[Records from a collection]
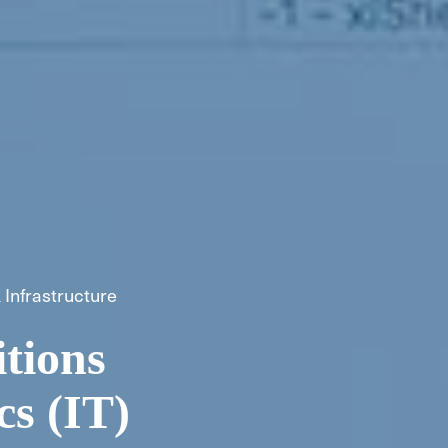
 Infrastructure
tions
cs (IT)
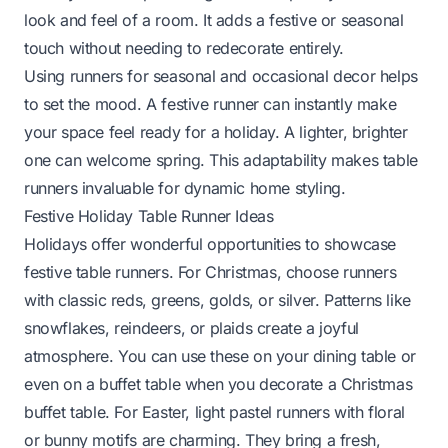
look and feel of a room. It adds a festive or seasonal
touch without needing to redecorate entirely.
Using runners for seasonal and occasional decor helps
to set the mood. A festive runner can instantly make
your space feel ready for a holiday. A lighter, brighter
one can welcome spring. This adaptability makes table
runners invaluable for dynamic home styling.
Festive Holiday Table Runner Ideas
Holidays offer wonderful opportunities to showcase
festive table runners. For Christmas, choose runners
with classic reds, greens, golds, or silver. Patterns like
snowflakes, reindeers, or plaids create a joyful
atmosphere. You can use these on your dining table or
even on a buffet table when you
decorate a Christmas
buffet table
. For Easter, light pastel runners with floral
or bunny motifs are charming. They bring a fresh,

▶ Task brief: Show every line of the data in which the word "your" appears.

▶ Exercise response:
your space feel ready for a holiday. A lighter, brighter
atmosphere. You can use these on your dining table or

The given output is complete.